*EXTRAIT À LIRE*.
↓↓↓
Décision n° 21LY02799
16 mars 2023
CAA de LYON

N° 21LY02799

5ème chambre
M. BOURRACHOT, président
Mme Vanessa REMY-NERIS, rapporteur
Mme LE FRAPPER, rapporteur public
ALEO, avocats


Lecture du jeudi 16 mars 2023
REPUBLIQUE FRANCAISE

AU NOM DU PEUPLE FRANCAIS



Vu la procédure suivante :
Procédure contentieuse antérieure

La société Brico Calade a demandé au tribunal administratif de Lyon d'annuler l'arrêté du 19 juin 2019 par lequel le maire d'Anse a délivré un permis de construire modificatif à la société Anse Développement, ensemble la décision du préfet du Rhône rejetant son recours hiérarchique.

Par un jugement n° 1909534 du 17 juin 2021, le tribunal administratif de Lyon a rejeté sa demande.
↑↑↑
*DONNÉES AFFICHÉES*.
↓↓↓
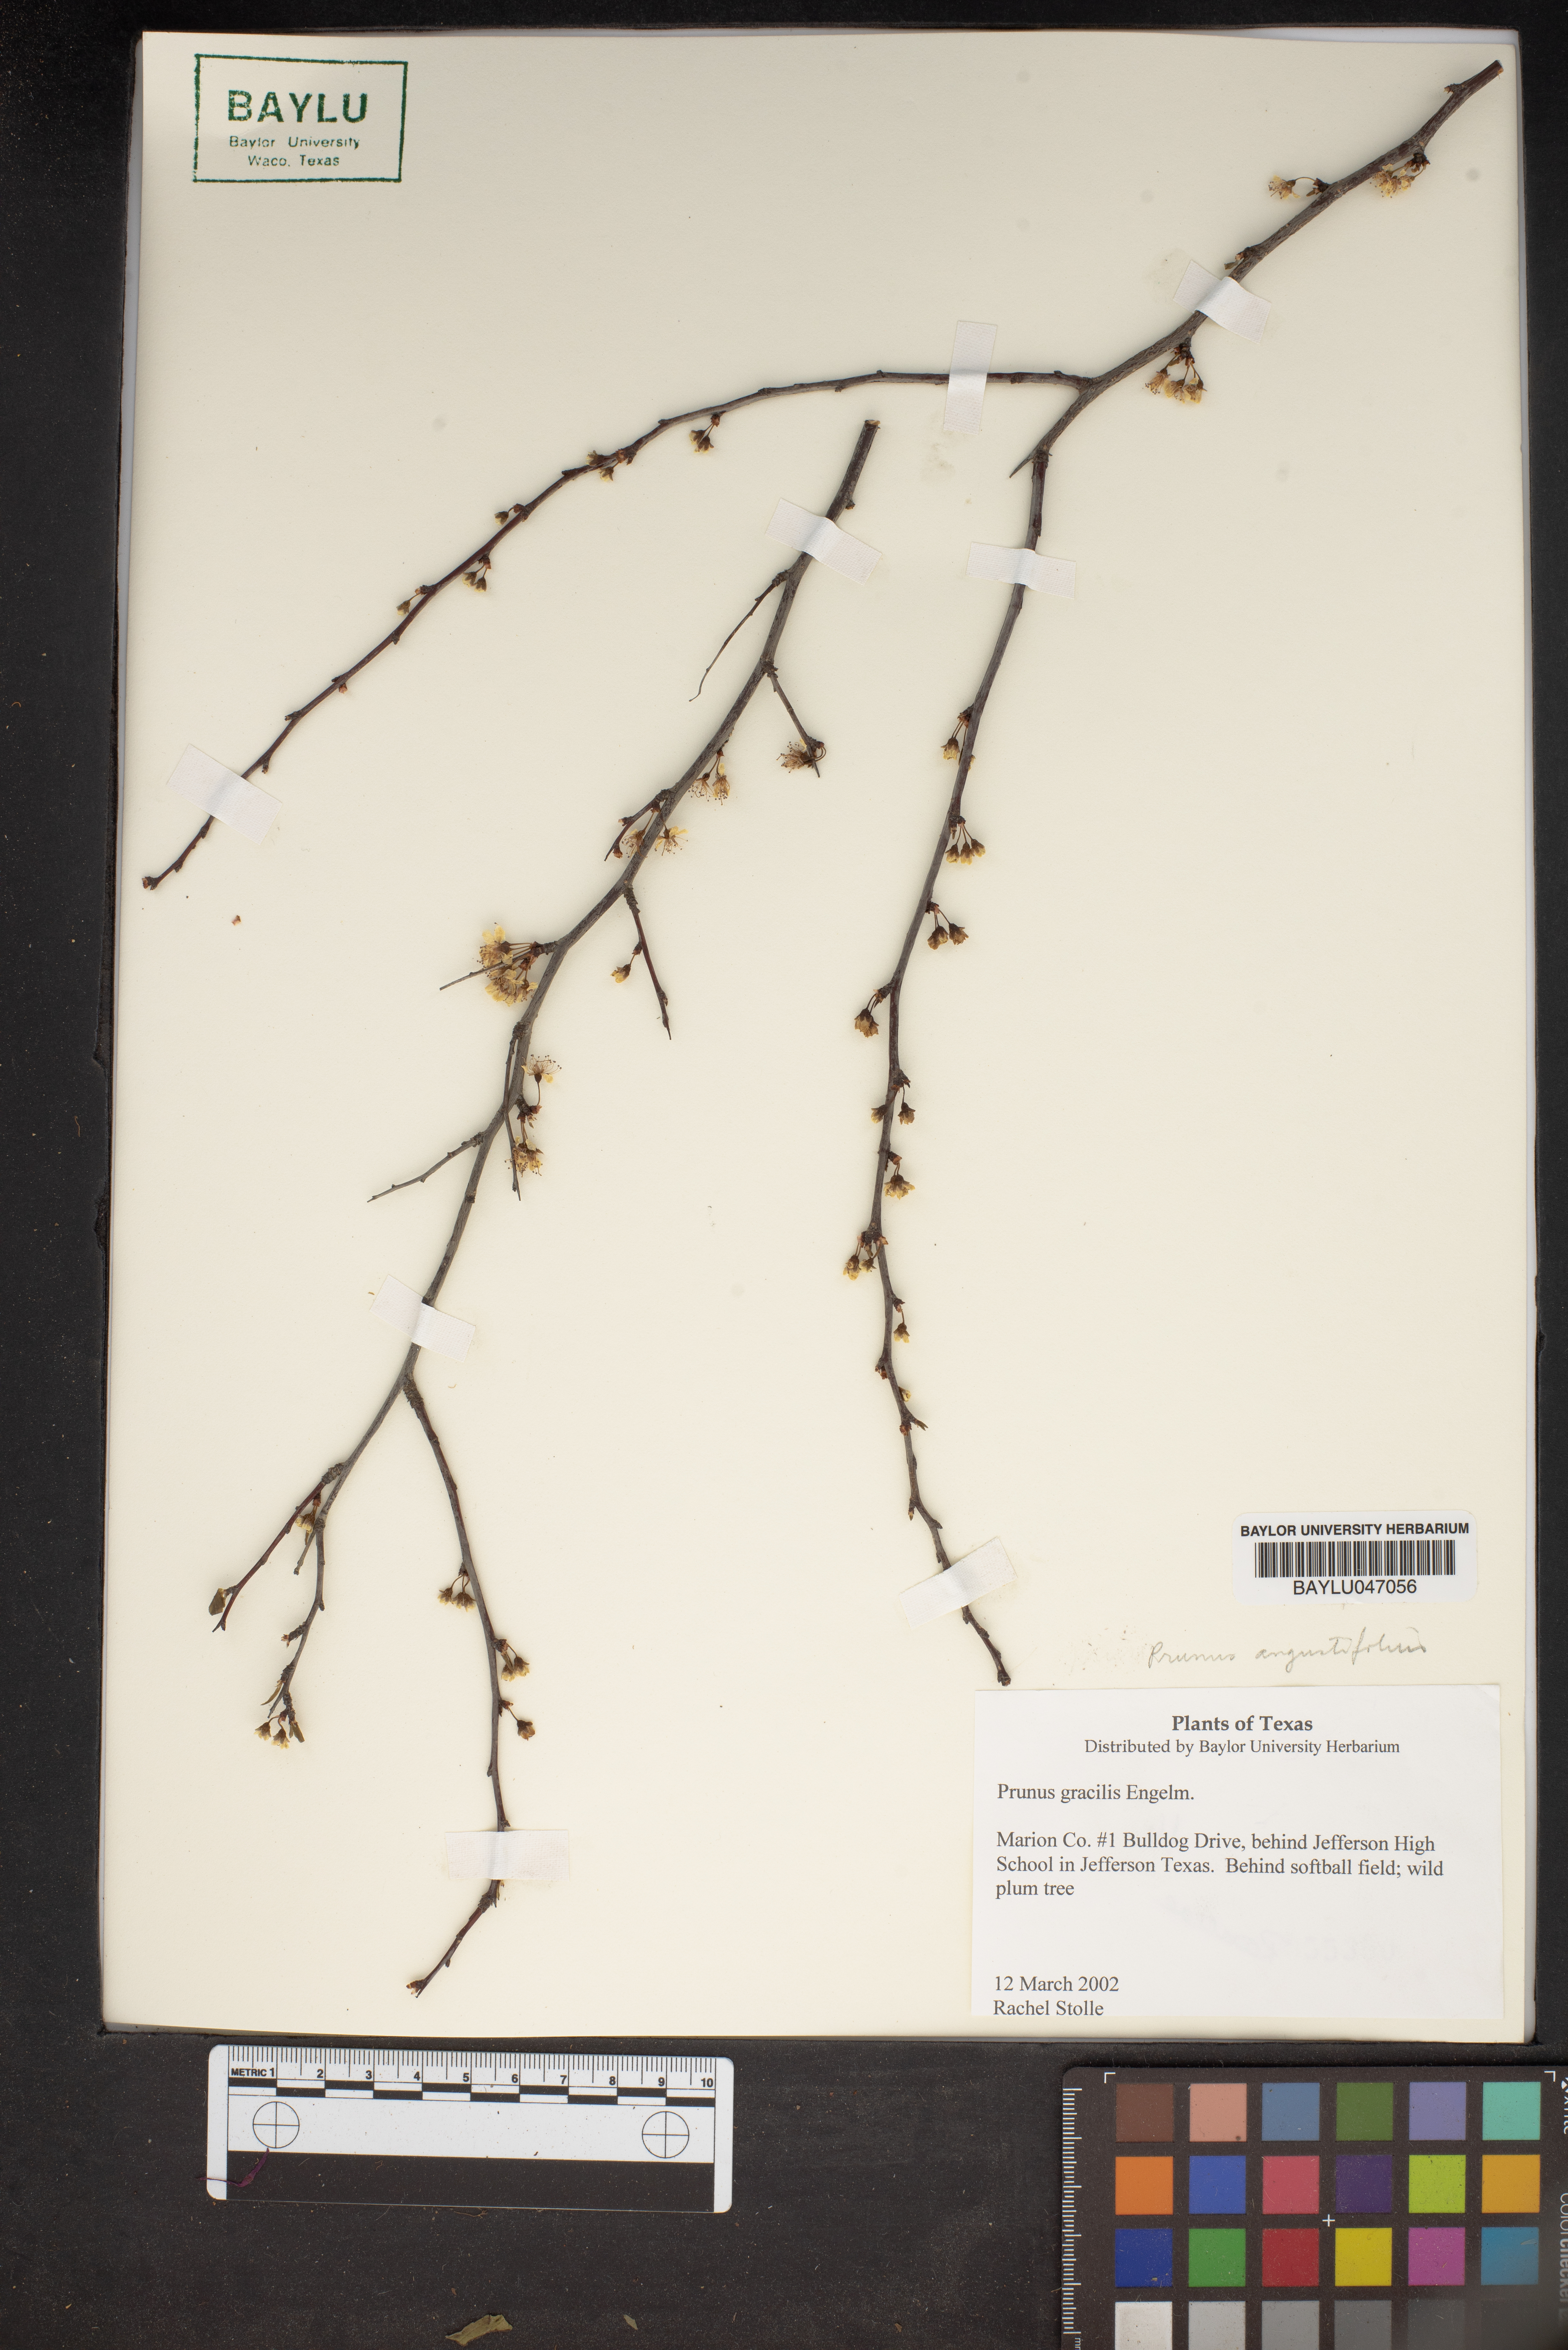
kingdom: Plantae
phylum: Tracheophyta
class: Magnoliopsida
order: Rosales
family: Rosaceae
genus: Prunus
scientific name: Prunus gracilis
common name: Oklahoma plum
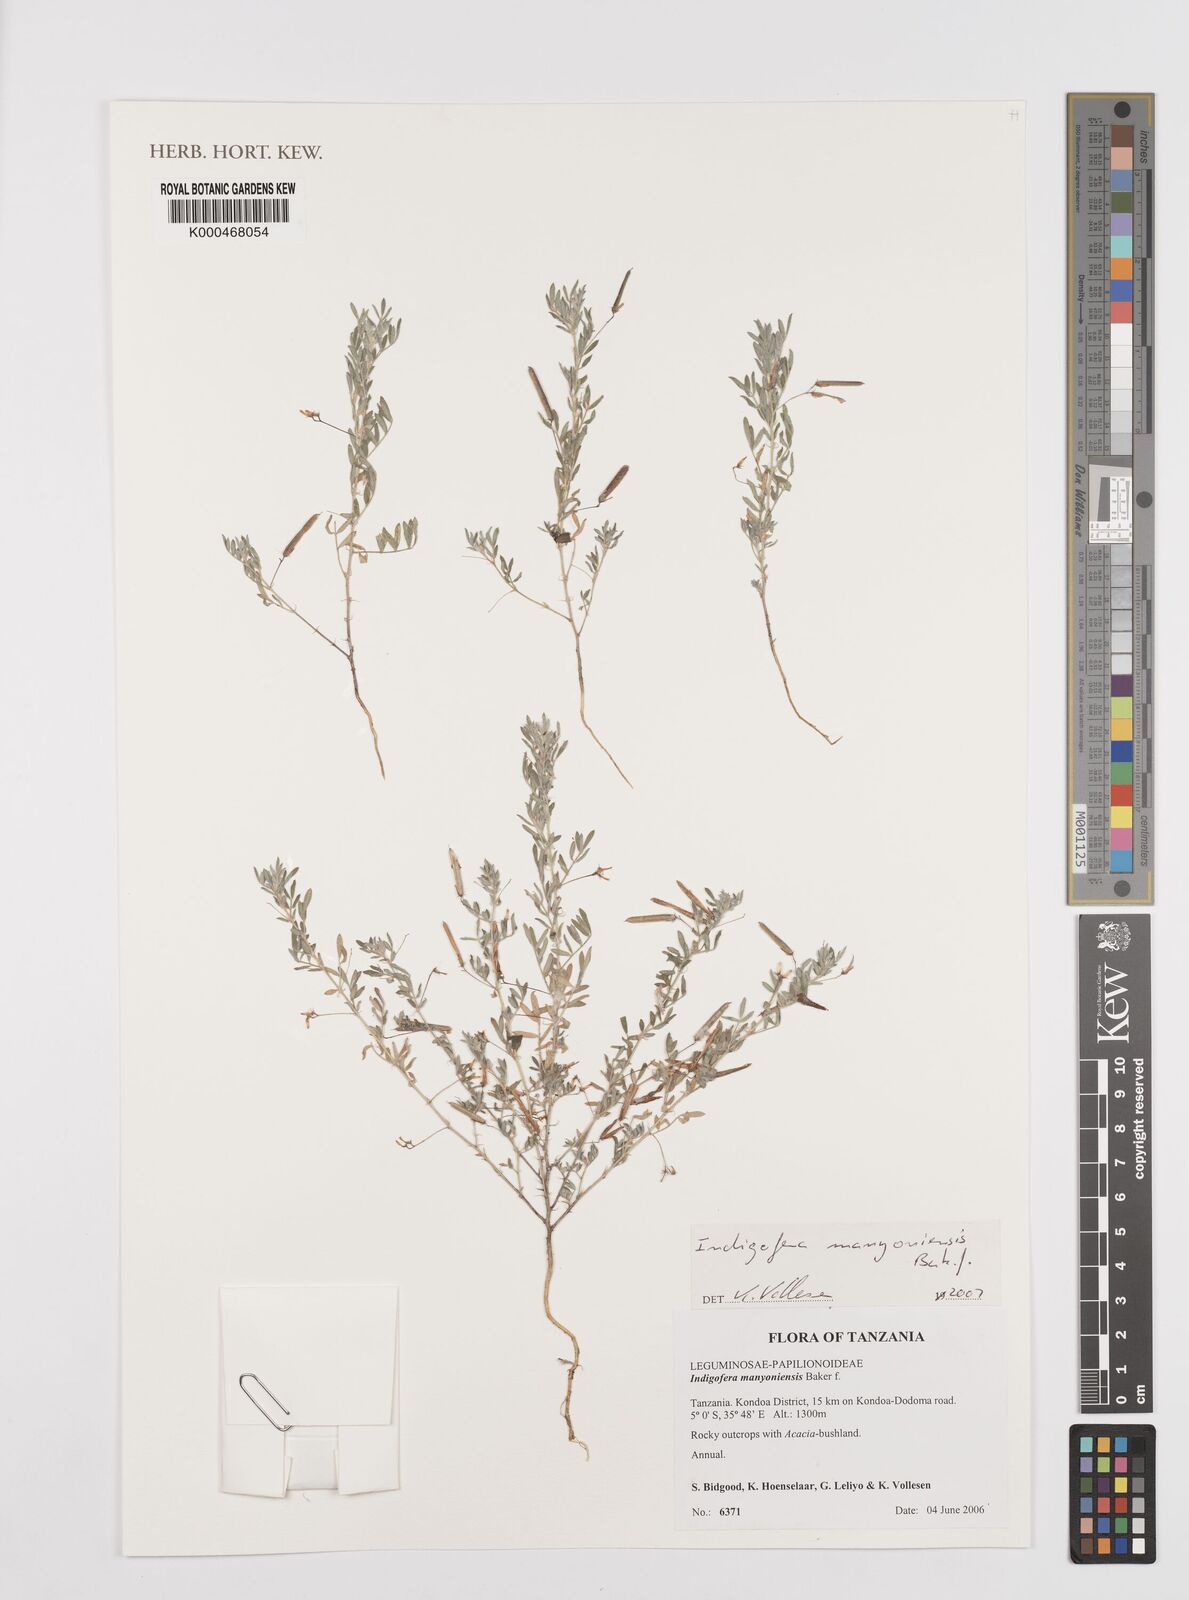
↑↑↑
*ÉNONCÉ DU PROBLÈME*. Résumez en deux phrases l'extrait de la décision de la cour administrative d'appel de Lyon. Ces données proviennent d'une autre source que l'extrait.

*SOLUTION DU PROBLÈME*. La société Brico Calade a demandé au tribunal administratif de Lyon d'annuler l'arrêté du 19 juin 2019 par lequel le maire d'Anse a délivré un permis de construire modificatif à la société Anse Développement. Elle contestait aussi la décision du préfet du Rhône rejetant son recours hiérarchique, mais le tribunal a rejeté sa demande par un jugement du 17 juin 2021.